_Source material_:
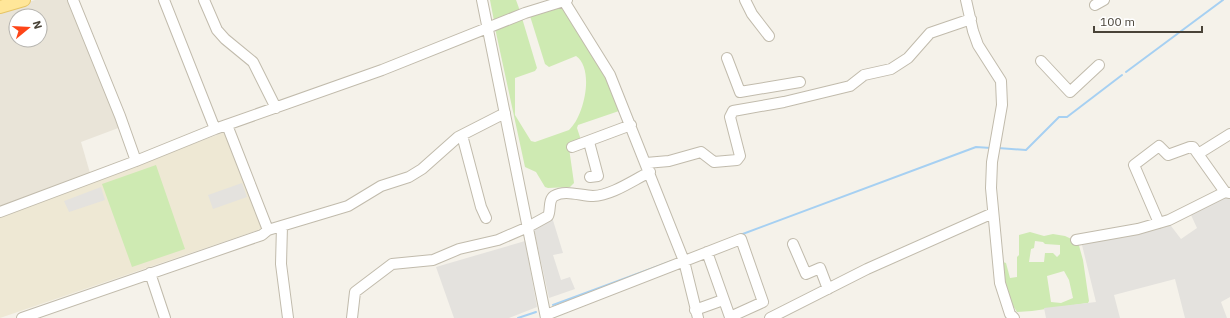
<svg xmlns="http://www.w3.org/2000/svg" width="1230" height="318" font-family="'IBM Plex Sans',sans-serif">
<style>
.residential{fill:#e9e4d8;fill-rule:evenodd}
.education{fill:#eee8d4}
.green{fill:#ceeab2;fill-rule:evenodd}
.parking{fill:#e4e2de}
.lines{fill:none;stroke-linecap:round;stroke-linejoin:round}
.stream{stroke:#a6d0f2;stroke-width:2}
.minor-casing{stroke:#c1bbac;stroke-width:12}
.major-casing{stroke:#e6c566;stroke-width:14}
.minor{stroke:#fff;stroke-width:10}
.major{stroke:#ffe699;stroke-width:12}
</style>
<rect width="100%" height="100%" fill="#f5f2ea"/>
<!-- residential -->
<path class="residential" d="M35 0H70L121 127 81 142 90 173 0 211V11ZM16 16H40V40H16Z"/>
<!-- education -->
<path class="education" d="M225 132 264 228 0 318V215Z"/>
<!-- green -->
<path class="green" d="M490 0H516L520 11 494 21Z
M559 5 569 11 609 75 621 107 619 111 578 125 577 128 581 140 569 148 574 183 570 187 548 188 545 187 536 172 525 167 495 28 522 18 537 68 535 71 515 78V115L531 141 535 142 569 130C584 117 595 69 576 56L549 67 545 64 530 16Z
M156 165 185 249 132 267 102 184Z
M1030 232 1044 236 1053 234 1065 236 1078 242 1083 260 1089 301 1088 303 1032 311 1017 312C1006 295 1002 282 1003 262L1006 263 1010 278 1017 277V257L1019 255V235ZM1035 241 1043 242 1045 244 1060 245V254L1057 257 1053 253H1045L1044 262H1029L1031 249 1034 248ZM1064 271 1069 280 1073 298 1061 303 1051 302 1047 276Z"/>
<!-- parking -->
<path class="parking" d="M242 183 247 197 213 209 208 195Z
M101 187 105 200 69 212 64 201Z
M1230 196V297L1221 302 1227 318H1185L1175 279 1114 295 1120 318H1046L1044 308 1096 302 1082 245 1168 222 1181 239 1197 228 1191 215 1192 210Z
M552 217 563 253 553 255 561 280 570 277 575 289 549 298 533 226 550 221Z
M525 241 537 307 509 318H454L436 267Z"/>
<g class="lines">
<!-- stream -->
<path class="stream" d="M1126 72 1223 0
M998 148 1026 150 1059 117H1067L1122 75
M740 235 976 147 991 148
M553 305 672 261
M518 318 536 312"/>
<!-- minor casing -->
<g class="minor-casing">
<path id="minor" d="M73 0 120 116 136 161
M164 0 215 129
M204 0 217 30 225 39 253 62 276 108
M482 0 546 318
M745 0 752 14 769 36
M966 0 973 31 978 45 1001 81 1002 105 992 162 991 188 1000 283 1010 314 1014 318
M564 1 610 75 684 261 698 318
M1095 5 1104 0
M727 58 740 92 800 82
M1041 61 1070 92 1099 65
M227 125 268 230
M462 135 481 207 486 218
M589 142 598 176 590 177
M572 147 631 125
M1198 154 1230 134
M646 163 669 161 701 152 714 162 737 160 740 156 730 117 733 111 784 102 850 86 864 75 891 69 908 58 930 33 971 19
M0 212 136 161 215 129 382 70 525 13 567 0
M1159 223 1134 165 1159 146 1168 155 1190 147H1193L1225 192 1230 193
M282 226 281 264 288 318
M1076 240 1138 229 1169 220 1225 192
M793 244 806 274 820 268 828 289
M150 273 165 318
M695 310 723 300
M546 315 741 239 763 302 730 317 707 252
M22 318 262 235 268 230 348 206 381 186 409 177 422 169 458 137 505 113
M352 318 355 292 392 264 433 260 459 249 498 240 528 227 548 216C551 211 548 200 554 196 565 189 581 196 593 196 613 195 633 180 650 172
M770 318 867 269 993 213"/>
</g>
<!-- major casing -->
<g class="major-casing">
<path id="major" d="M0 7 24 0"/>
</g>
<!-- minor -->
<use href="#minor" class="minor"/>
<!-- major -->
<use href="#major" class="major"/>
</g>
<!-- north arrow -->
<g transform="translate(28 28) rotate(72)"><circle r="19" fill="#ffffff" stroke="#b6b4af"/>
<path d="M0-3L7 15L0 10L-7 15Z" fill="#fe4518"/>
<text y="-6" font-size="11" font-weight="bold" text-anchor="middle" fill="#494338">N</text>
</g>
<!-- scale -->
<path d="M1094 26v6h108v-6" fill="none" stroke="#494338" stroke-width="2"/>
<text x="1100" y="26" font-size="12" fill="#494338" stroke="#ffffff" stroke-width="3" paint-order="stroke">100 m</text>
</svg>
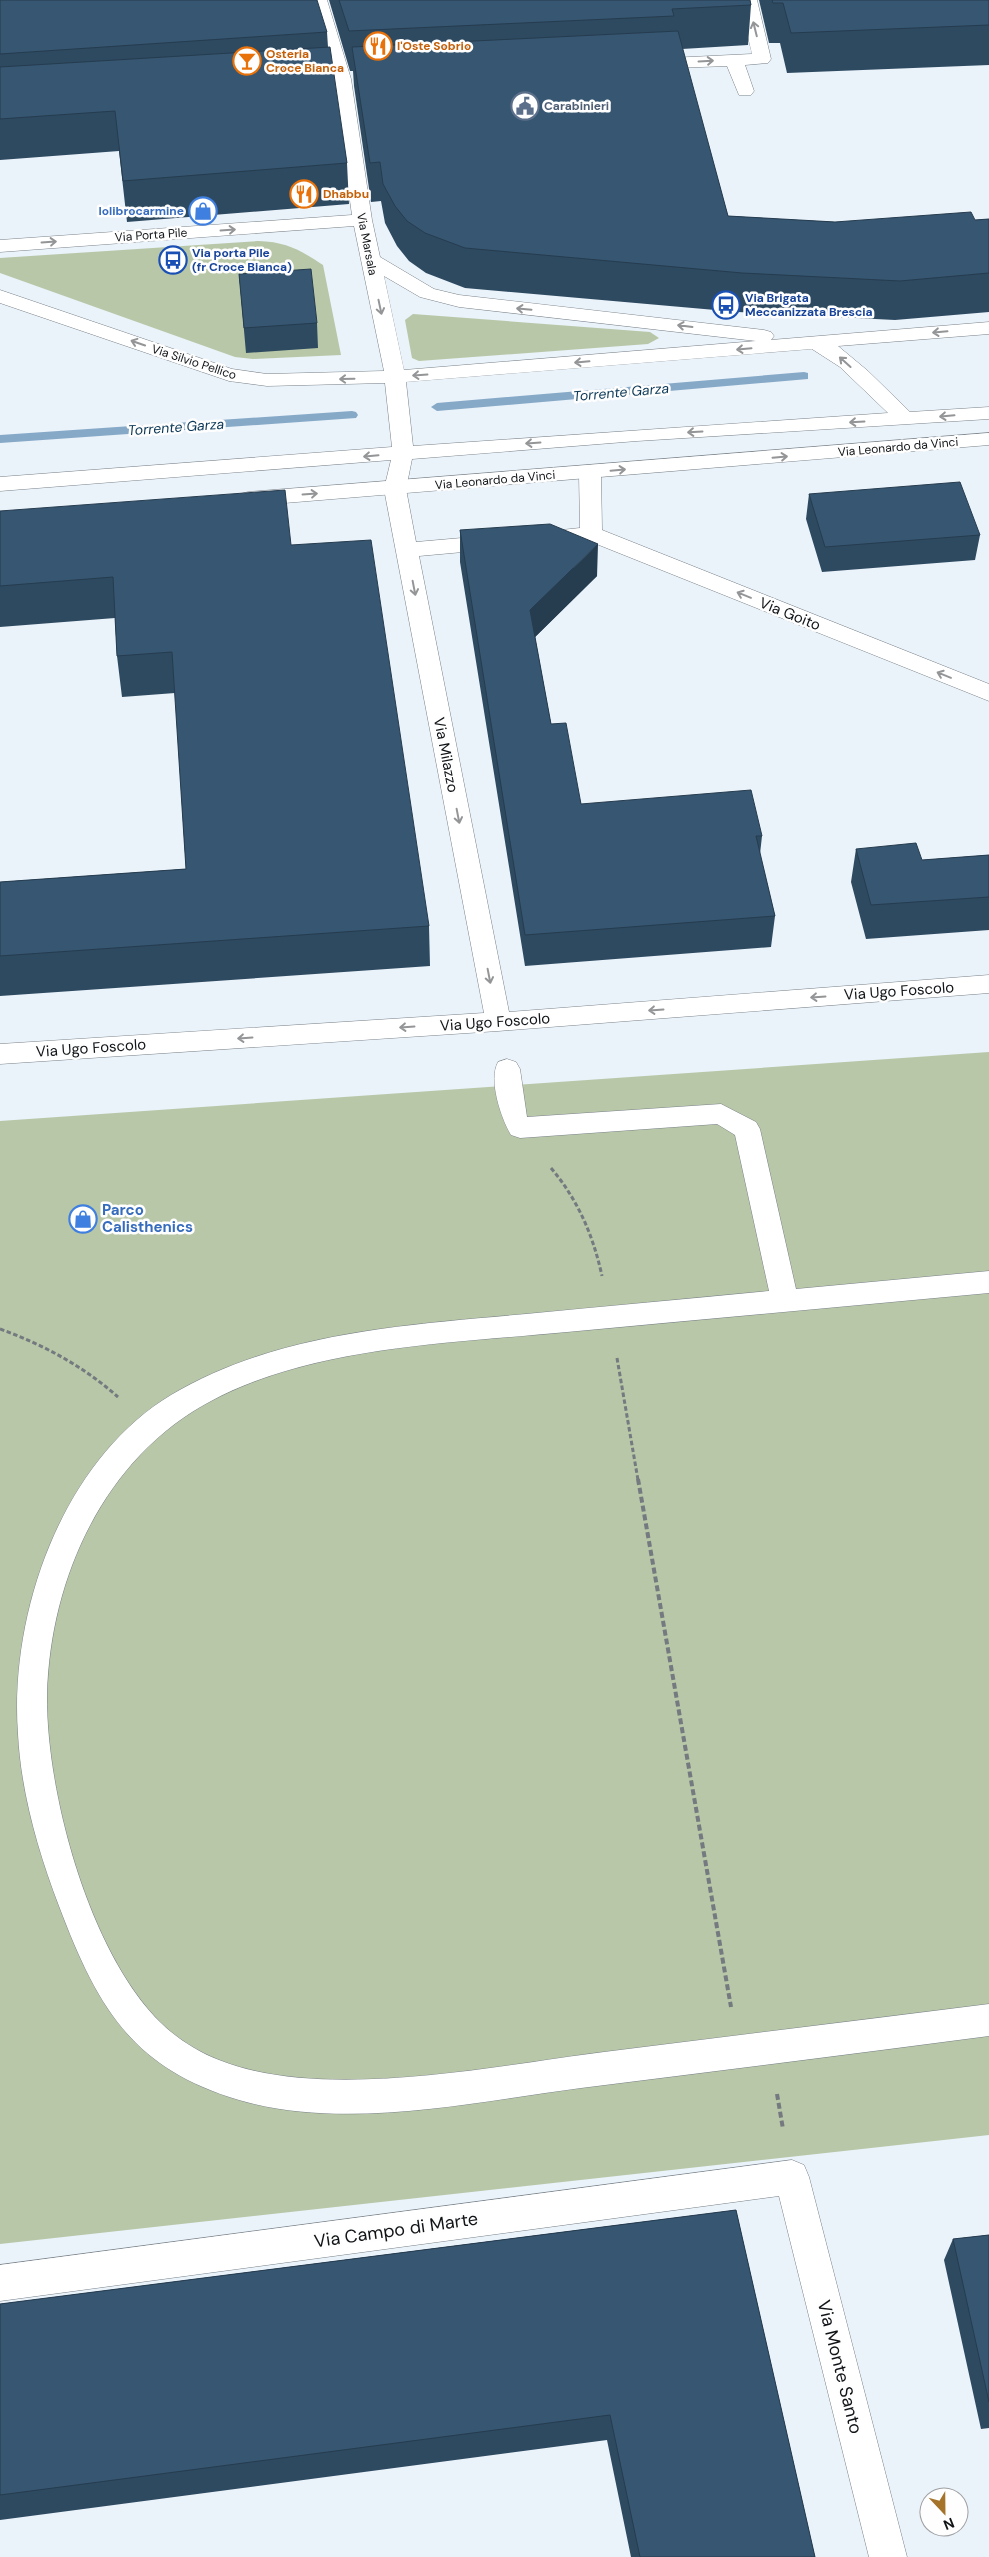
<svg xmlns="http://www.w3.org/2000/svg" width="989" height="2557" font-family="'DM Sans',sans-serif">
	<style>
		.green { fill: #b8c7a7 }
		.lines { fill: none; stroke-linecap: round; stroke-linejoin: round }
		.stream { fill: #86a9c7; fill-rule: evenodd }
		.minor-casing { stroke: #7a8289; stroke-width: 1 }
		.major-casing { stroke: #7a8289; stroke-width: 1 }
		.path-far1 { stroke: #747a7f; stroke-width: 3; stroke-dasharray: 4.5 2.5; stroke-linecap: butt }
		.path { stroke: #747a7f; stroke-width: 4; stroke-dasharray: 6 3; stroke-linecap: butt }
		.minor { fill: #fff; fill-rule: evenodd }
		.major { fill: #fff; fill-rule: evenodd }
		.wall { fill: #2e4a61 }
		.shaded-wall { fill: #263c4f }
		.building { fill: #365671; stroke: #263c4f }
		.oneway { stroke: #949597 }
		.labels { text-anchor: middle; dominant-baseline: central; stroke-width: 5; stroke-linejoin: round; paint-order: stroke }
		.far-food-label { font-size: 12px; font-weight: bold; fill: #c56008; stroke: #fefefe; text-anchor: start }
		.far-service-label { font-size: 12px; font-weight: bold; fill: #4e5e75; stroke: #fefefe; text-anchor: start }
		.far-shop-label { font-size: 12px; font-weight: bold; fill: #366cbe; stroke: #fefefe; text-anchor: end }
		.far-street-label { font-size: 12px; fill: #111417; stroke: #fefefe }
		.far-transit-label { font-size: 12px; font-weight: bold; fill: #164399; stroke: #fefefe; text-anchor: start }
		.far-water-label { font-size: 14px; font-style: italic; fill: #0a3755; stroke: #fefefe }
		.street-label { font-size: 15px; fill: #111417; stroke: #fefefe }
		.shop-label { font-size: 15px; font-weight: bold; fill: #366cbe; stroke: #fefefe; text-anchor: start }
		.near-street-label { font-size: 18px; fill: #111417; stroke: #fefefe }
	</style>
	<rect width="100%" height="100%" fill="#eaf2fa"/>
	<path class="green" d="M258,241C287,242 300,250 323,265L341,355L253,359L235,357L0,273V258Z
		M413,314L650,332L659,338L648,344L419,361L412,358L405,320Z
		M989,1052V2135L0,2244V1121Z"/>
	<g class="lines">
		<path class="stream" d="M804,372L808,373V379L437,411L431,407L437,403Z
			M352,411L356,412L358,415L356,418L0,443V435Z"/>
		<g class="minor-casing">
			<path id="minor" d="M309,0H327L351,79L372,220L380,257L434,289L459,295L764,330L771,332L774,336L771,340L989,322V334L838,346L868,371L910,412L989,407V419L637,441L412,459L406,489L416,542L496,535L504,537L507,542L504,547L496,549L419,556L509,1012L989,975V993L498,1031L0,1064V1044L484,1013L384,489L391,460L0,491V477L392,447L385,383L267,386L229,381L0,303V290L232,369L267,374L384,371L354,226L0,252V240L352,215L333,79ZM384,276L420,297L459,307L756,341L404,370ZM812,349L840,367L888,413L413,446L406,382Z
				M739,0H757L771,59L768,63L745,65L754,91L751,95H739L727,66L649,69L643,68L640,64L643,60L649,59L752,54Z
				M590,467L597,468L601,473L602,530L989,684V701L589,541L541,545L533,543L530,538L533,533L580,528L579,473L583,468Z
				M507,1059L516,1062L520,1069L527,1117L721,1104L756,1122L760,1129L796,1289L989,1271V1293C848,1306 708,1319 567,1332C453,1343 314,1346 211,1401C105,1457 50,1577 47,1695C46,1792 89,1952 160,2022C176,2038 198,2052 219,2060C324,2102 493,2066 604,2052C732,2036 861,2020 989,2004V2036C853,2054 717,2071 581,2088C473,2102 345,2131 239,2100C131,2068 97,2006 59,1906C38,1851 21,1792 18,1734C9,1612 63,1460 171,1395C277,1332 406,1325 526,1314C607,1306 688,1299 769,1291L735,1135L717,1124L520,1138L511,1135C501,1118 488,1080 498,1062Z
				M792,2160L804,2165L809,2177L907,2557H869L779,2196L0,2301V2265Z"/>
		</g>
		<g class="major-casing">
			<path id="major" d="M989,433V445L248,506L240,504L237,499L240,494L248,492Z"/>
		</g>
		<path class="path-far1" d="M551,1168C578,1200 593,1235 602,1276
			M0,1329C44,1345 83,1366 118,1397
			M617,1358L638,1480"/>
		<path class="path" d="M638,1479L731,2007
			M777,2094L783,2129"/>
		<use href="#minor" class="minor"/>
		<use href="#major" class="major"/>
	</g>
	<path class="wall" d="M0,0L327,32L328,47L347,163L349,204L127,222L119,151L0,160Z
		M329,0H750L751,5L748,45L682,49L728,216L835,222L975,220L989,219V312L895,320L738,312L465,288L426,273L409,261L397,246L385,223L381,201L371,202L354,86L353,71H350Z
		M759,0H989V65L787,73L780,43H769Z
		M239,274L317,323L318,348L246,353Z
		M809,494L980,535L975,560L822,572L806,519Z
		M0,511L291,545L429,926L430,966L0,996V882L186,869L175,693L122,697L117,656L115,618L0,627Z
		M460,530L597,576L535,637L551,724L581,804L762,836L760,854L775,916L771,947L525,966L460,562Z
		M856,849L922,860L989,855V930L866,939L851,882Z
		M736,2210L815,2557H631L607,2440L0,2520V2304Z
		M989,2235V2428L981,2429L944,2260L953,2239Z"/>
	<path class="shaded-wall" d="M598,544L597,576L530,642V610Z"/>
	<path class="building" d="M0,0H317L327,32L0,54Z
		M339,0H750L751,5L672,9L674,16L349,31Z
		M772,0H989V25L791,33L783,3H773Z
		M678,31L728,216L835,222L971,212L975,220L989,219V273L900,281L742,273L465,248L425,233L407,221L395,206L383,184L380,162L370,163L352,47Z
		M330,47L347,163L123,181L115,111L0,119V67Z
		M311,269L317,323L244,328L239,274Z
		M960,482L980,535L825,547L809,494Z
		M285,490L291,545L371,540L429,926L0,956V882L186,869L172,652L117,656L113,577L0,586V511Z
		M550,524L598,544L530,610L551,724L566,723L581,804L751,790L762,836H756L775,916L525,935L460,530Z
		M916,843L922,860L989,855V897L871,905L856,849Z
		M736,2210L815,2557H640L610,2415L0,2495V2304Z
		M989,2235V2402L953,2239Z"/>
	<defs><path id="oneway-shaft" d="M-6 0H5M1.5-3L5.5 0L1.5 3" fill="none" stroke-width="1.6" stroke-linecap="round" stroke-linejoin="round" transform="scale(1.25)"/></defs>
	<g class="oneway">
		<use href="#oneway-shaft" transform="translate(755 29) rotate(-104)"/>
		<use href="#oneway-shaft" transform="translate(706 61) rotate(-3)"/>
		<use href="#oneway-shaft" transform="translate(228 230) rotate(-4)"/>
		<use href="#oneway-shaft" transform="translate(49 242) rotate(-4)"/>
		<use href="#oneway-shaft" transform="translate(380 307) rotate(78)"/>
		<use href="#oneway-shaft" transform="translate(524 309) rotate(-175)"/>
		<use href="#oneway-shaft" transform="translate(685 326) rotate(-173)"/>
		<use href="#oneway-shaft" transform="translate(940 332) rotate(175)"/>
		<use href="#oneway-shaft" transform="translate(138 343) rotate(-161)"/>
		<use href="#oneway-shaft" transform="translate(744 349) rotate(175)"/>
		<use href="#oneway-shaft" transform="translate(582 362) rotate(175)"/>
		<use href="#oneway-shaft" transform="translate(845 362) rotate(-138)"/>
		<use href="#oneway-shaft" transform="translate(420 375) rotate(176)"/>
		<use href="#oneway-shaft" transform="translate(347 379) rotate(179)"/>
		<use href="#oneway-shaft" transform="translate(947 416) rotate(175)"/>
		<use href="#oneway-shaft" transform="translate(857 422) rotate(177)"/>
		<use href="#oneway-shaft" transform="translate(695 432) rotate(177)"/>
		<use href="#oneway-shaft" transform="translate(533 443) rotate(176)"/>
		<use href="#oneway-shaft" transform="translate(371 456) rotate(175)"/>
		<use href="#oneway-shaft" transform="translate(780 457) rotate(-5)"/>
		<use href="#oneway-shaft" transform="translate(618 470) rotate(-5)"/>
		<use href="#oneway-shaft" transform="translate(310 494) rotate(-4)"/>
		<use href="#oneway-shaft" transform="translate(414 588) rotate(79)"/>
		<use href="#oneway-shaft" transform="translate(744 595) rotate(-158)"/>
		<use href="#oneway-shaft" transform="translate(944 675) rotate(-158)"/>
		<use href="#oneway-shaft" transform="translate(458 816) rotate(79)"/>
		<use href="#oneway-shaft" transform="translate(489 976) rotate(79)"/>
		<use href="#oneway-shaft" transform="translate(818 997) rotate(176)"/>
		<use href="#oneway-shaft" transform="translate(656 1010) rotate(176)"/>
		<use href="#oneway-shaft" transform="translate(407 1027) rotate(176)"/>
		<use href="#oneway-shaft" transform="translate(245 1038) rotate(176)"/>
	</g>
	<defs>
		<g id="restaurant-ring" transform="scale(1.4375)"><circle r="9.5" fill="#fefefe" stroke="#e8710a" stroke-width="1.5"/><path d="M-5-6h1v4h1v-4h1v4h1v-4h1v5L-1.5 .5V6h-2V.5L-5-1ZM5-6V6H3V1.5H1.5Q1.5-4 5-6Z" fill="#e8710a"/></g>
		<g id="bar-ring" transform="scale(1.4375)"><circle r="9.5" fill="#fefefe" stroke="#e8710a" stroke-width="1.5"/><path d="M-6-5H6L.8 .8V4.5H3.5V6h-7V4.5H-.8V.8Z" fill="#e8710a"/></g>
		<g id="civic-ring" transform="scale(1.4375)"><circle r="9.5" fill="#fefefe" stroke="#5c6f8a" stroke-width="1.5"/><path d="M-.6-6.5H3V-4.5H.6V-3L4-1V1h2V6H-6V1h2V-1L-.6-3ZM-1.2 2.5V6h2.4V2.5Z" fill="#5c6f8a"/></g>
		<g id="shop-ring" transform="scale(1.4375)"><circle r="9.5" fill="#fefefe" stroke="#3f7fe0" stroke-width="1.5"/><path d="M-5-2.5h2.3a2.7 3.5 0 0 1 5.4 0H5L5.5 6h-11ZM-1.5-2.5h3a1.5 2.3 0 0 0-3 0Z" fill="#3f7fe0"/></g>
		<g id="bus-ring" transform="scale(1.4375)"><circle r="9.5" fill="#fefefe" stroke="#1a4fb4" stroke-width="1.5"/><path d="M-5-6H5V4H4V6H2V4H-2V6H-4V4H-5ZM-3.5-4V0h7V-4ZM-3.5 1.2v1.5H-2V1.2ZM2 1.2v1.5H3.5V1.2Z" fill="#1a4fb4"/></g>
	</defs>
	<g fill-rule="evenodd">
		<use href="#restaurant-ring" x="378" y="46"/>
		<use href="#bar-ring" x="247" y="61"/>
		<use href="#civic-ring" x="525" y="106"/>
		<use href="#restaurant-ring" x="304" y="194"/>
		<use href="#shop-ring" x="203" y="211"/>
		<use href="#bus-ring" x="173" y="260"/>
		<use href="#bus-ring" x="726" y="305"/>
		<use href="#shop-ring" x="83" y="1219"/>
	</g>
	<g class="labels">
		<g class="far-food-label">
			<text x="397" y="46">l'Oste Sobrio</text>
			<text x="266" y="54">Osteria<tspan x="266" dy="14">Croce Bianca</tspan></text>
			<text x="323" y="194">Dhabbu</text>
		</g>
		<g class="far-service-label">
			<text x="544" y="106">Carabinieri</text>
		</g>
		<g class="far-shop-label">
			<text x="184" y="211">Iolibrocarmine</text>
		</g>
		<g class="far-street-label">
			<text transform="translate(151 235) rotate(-4)">Via Porta Pile</text>
			<text transform="translate(367 244) rotate(79)">Via Marsala</text>
			<text transform="translate(194 362) rotate(18)">Via Silvio Pellico</text>
			<text transform="translate(898 447) rotate(-5)">Via Leonardo da Vinci</text>
			<text transform="translate(495 480) rotate(-5)">Via Leonardo da Vinci</text>
		</g>
		<g class="far-transit-label">
			<text x="192" y="253">Via porta Pile<tspan x="192" dy="14">(fr Croce Bianca)</tspan></text>
			<text x="745" y="298">Via Brigata<tspan x="745" dy="14">Meccanizzata Brescia</tspan></text>
		</g>
		<g class="far-water-label">
			<text transform="translate(621 392) rotate(-5)">Torrente Garza</text>
			<text transform="translate(176 427) rotate(-4)">Torrente Garza</text>
		</g>
		<g class="street-label">
			<text transform="translate(790 614) rotate(22)">Via Goito</text>
			<text transform="translate(446 755) rotate(79)">Via Milazzo</text>
			<text transform="translate(899 991) rotate(-4)">Via Ugo Foscolo</text>
			<text transform="translate(495 1022) rotate(-4)">Via Ugo Foscolo</text>
			<text transform="translate(91 1048) rotate(-4)">Via Ugo Foscolo</text>
		</g>
		<g class="shop-label">
			<text x="102" y="1210">Parco<tspan x="102" dy="17">Calisthenics</tspan></text>
		</g>
		<g class="near-street-label">
			<text transform="translate(396 2230) rotate(-8)">Via Campo di Marte</text>
			<text transform="translate(840 2367) rotate(76)">Via Monte Santo</text>
		</g>
	</g>
	<g transform="translate(944 2512) rotate(158)"><circle r="24" fill="#fefefe" stroke="#9fa0a2"/>
	<path d="M0-4L9 19L0 12L-9 19Z" fill="#a57329"/>
	<text y="-8" font-size="14" font-weight="bold" text-anchor="middle" fill="#111417">N</text>
	</g>
</svg>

_Exercise instructions_:
With the first line being the one containing "<!-- education -->" and the last line the one containing "M156 165 185 249 132 267 102 184Z", transcribe exactly the lines above that fall in that range.

_Output below_:
<!-- education -->
<path class="education" d="M225 132 264 228 0 318V215Z"/>
<!-- green -->
<path class="green" d="M490 0H516L520 11 494 21Z
M559 5 569 11 609 75 621 107 619 111 578 125 577 128 581 140 569 148 574 183 570 187 548 188 545 187 536 172 525 167 495 28 522 18 537 68 535 71 515 78V115L531 141 535 142 569 130C584 117 595 69 576 56L549 67 545 64 530 16Z
M156 165 185 249 132 267 102 184Z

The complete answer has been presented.